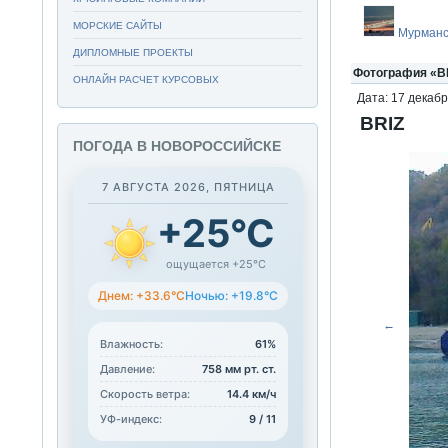
МОРСКИЕ САЙТЫ
Мурманс
ДИПЛОМНЫЕ ПРОЕКТЫ
Фотография «BR
ОНЛАЙН РАСЧЕТ КУРСОВЫХ
Дата: 17 декабр
BRIZ
ПОГОДА В НОВОРОССИЙСКЕ
7 АВГУСТА 2026, ПЯТНИЦА
+25°C
ощущается +25°C
Днем: +33.6°C
Ночью: +19.8°C
←
Влажность:
61%
Давление:
758 мм рт. ст.
Скорость ветра:
14.4 км/ч
УФ-индекс:
9 / 11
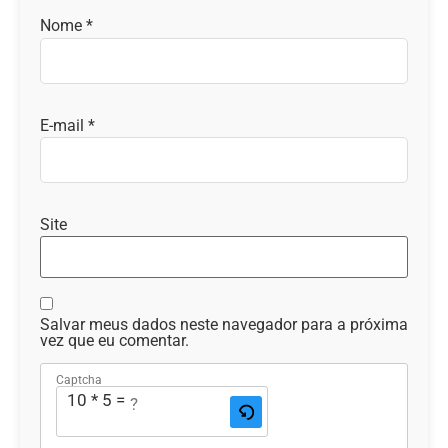
Nome
*
E-mail
*
Site
Salvar meus dados neste navegador para a próxima
vez que eu comentar.
Captcha
10 * 5 = ?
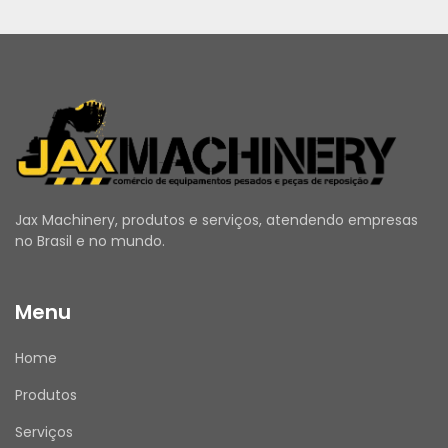
Jax Machinery, produtos e serviços, atendendo empresas
no Brasil e no mundo.
Menu
Home
Produtos
Serviços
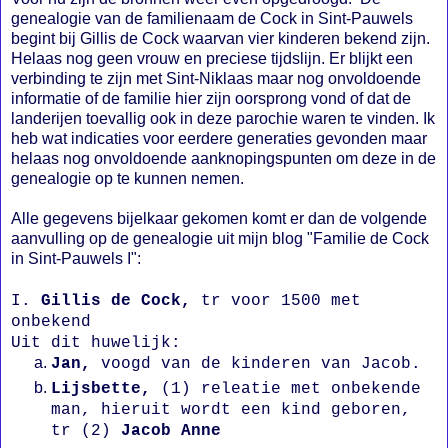
genealogie van de familienaam de Cock in Sint-Pauwels
begint bij Gillis de Cock waarvan vier kinderen bekend zijn.
Helaas nog geen vrouw en preciese tijdslijn. Er blijkt een
verbinding te zijn met Sint-Niklaas maar nog onvoldoende
informatie of de familie hier zijn oorsprong vond of dat de
landerijen toevallig ook in deze parochie waren te vinden. Ik
heb wat indicaties voor eerdere generaties gevonden maar
helaas nog onvoldoende aanknopingspunten om deze in de
genealogie op te kunnen nemen.
Alle gegevens bijelkaar gekomen komt er dan de volgende
aanvulling op de genealogie uit mijn blog "Familie de Cock
in Sint-Pauwels I":
I.
Gillis de Cock,
tr voor 1500 met
onbekend
Uit dit huwelijk:
Jan,
voogd van de kinderen van Jacob.
Lijsbette,
(1)
releatie met onbekende
man, hieruit wordt een kind geboren,
tr (2)
Jacob Anne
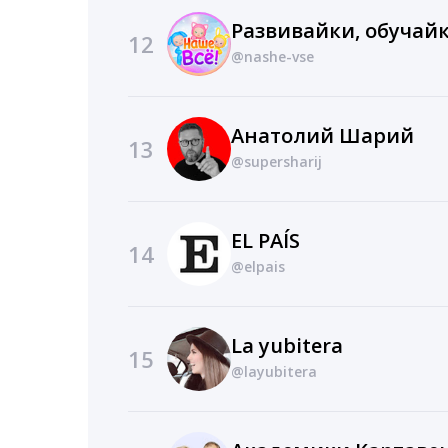
Развивайки, обучайк
12
@nashe-vse
Анатолий Шарий
13
@supersharij
EL PAÍS
14
@elpais
La yubitera
15
@layubitera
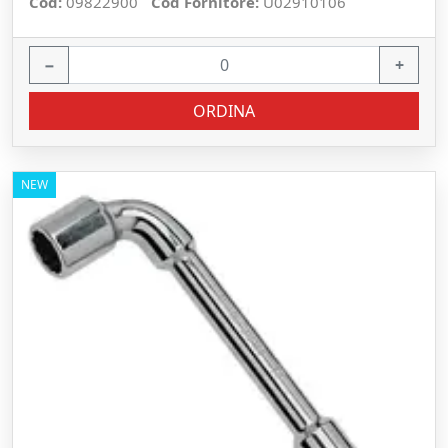
Cod:
09822900
Cod Fornitore:
U02910106
−
+
ORDINA
NEW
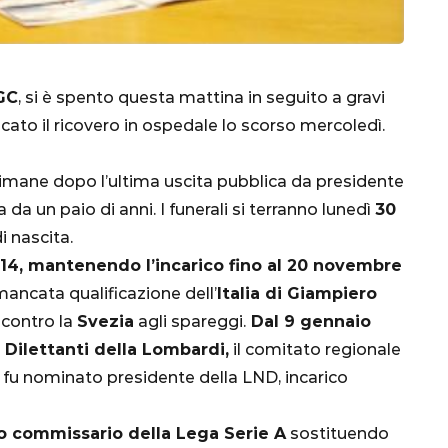
IGC
, si è spento questa mattina in seguito a gravi
to il ricovero in ospedale lo scorso mercoledì.
timane dopo l’ultima uscita pubblica da presidente
a da un paio di anni. I funerali si terranno lunedì
30
i nascita.
014, mantenendo l’incarico fino al 20 novembre
CALCIO
MONDIALE
QATAR
mancata qualificazione dell’
Italia di Giampiero
p contro la
Svezia
agli spareggi.
Dal 9 gennaio
 Dilettanti della Lombardi,
il comitato regionale
 fu nominato presidente della LND, incarico
inez,
e:
ato commissario della Lega Serie A
sostituendo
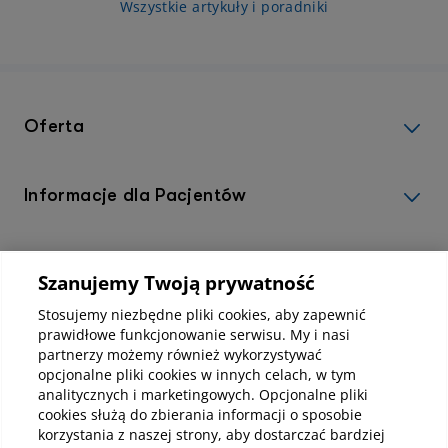
latach obserwuje się wzrost zachorowań,
Wszystkie artykuły i poradniki
dokł
również wśród osób młodszych. Wczesna
co d
diagnoza jest kluczowa w walce z tą chorobą.
uśm
Sprawdź w jaki sposób objawia się rak języka i
jakie są możliwości jego leczenia.
Oferta
Informacje dla Pacjentów
Informacje korporacyjne
Szanujemy Twoją prywatność
Stosujemy niezbędne pliki cookies, aby zapewnić
prawidłowe funkcjonowanie serwisu. My i nasi
Kup abonamenty online
partnerzy możemy również wykorzystywać
opcjonalne pliki cookies w innych celach, w tym
Kup online
analitycznych i marketingowych. Opcjonalne pliki
cookies służą do zbierania informacji o sposobie
korzystania z naszej strony, aby dostarczać bardziej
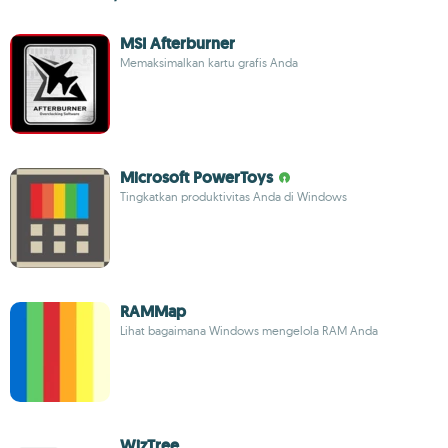
MSI Afterburner
Memaksimalkan kartu grafis Anda
Microsoft PowerToys
Tingkatkan produktivitas Anda di Windows
RAMMap
Lihat bagaimana Windows mengelola RAM Anda
WizTree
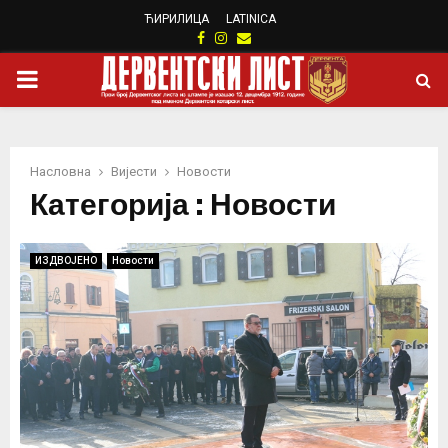
ЋИРИЛИЦА
LATINICA
Facebook
Instagram
Email
PRIMARY
MENU
Насловна
Вијести
Новости
Категорија : Новости
ИЗДВОЈЕНО
Новости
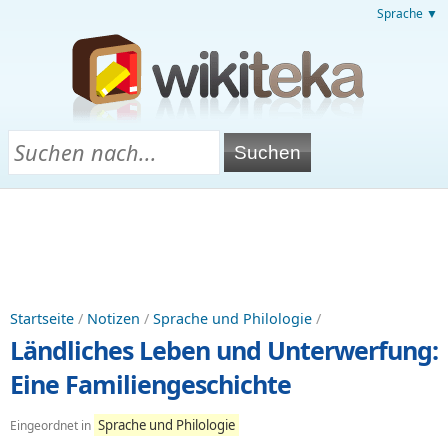
Sprache ▼
Startseite
/
Notizen
/
Sprache und Philologie
/
Ländliches Leben und Unterwerfung:
Eine Familiengeschichte
Sprache und Philologie
Eingeordnet in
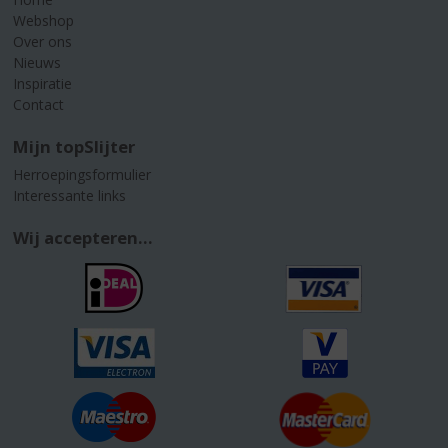
Webshop
Over ons
Nieuws
Inspiratie
Contact
Mijn topSlijter
Herroepingsformulier
Interessante links
Wij accepteren...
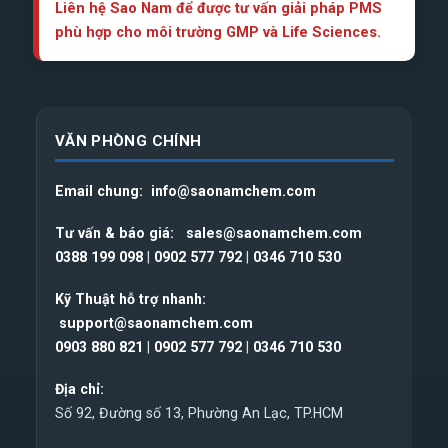
Liên hệ Sao Nam để được tư vấn giải pháp PMS
phù hợp cho môi trường GMP và Life Sciences.
VĂN PHÒNG CHÍNH
Email chung:
info@saonamchem.com
Tư vấn & báo giá:
sales@saonamchem.com
0388 199 098
|
0902 577 792
|
0346 710 530
Kỹ Thuật hỗ trợ nhanh:
support@saonamchem.com
0
903 880 821
|
0902 577 792
|
0346 710 530
Địa chỉ:
Số 92, Đường số 13, Phường An Lạc, TP.HCM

+ + +

■ What you need to do: Pull out each line of the data above that contains the string "della".

■ Solved problem:
 Dilettanti della Lombardi,
 fu nominato presidente della LND, incarico
ato commissario della Lega Serie A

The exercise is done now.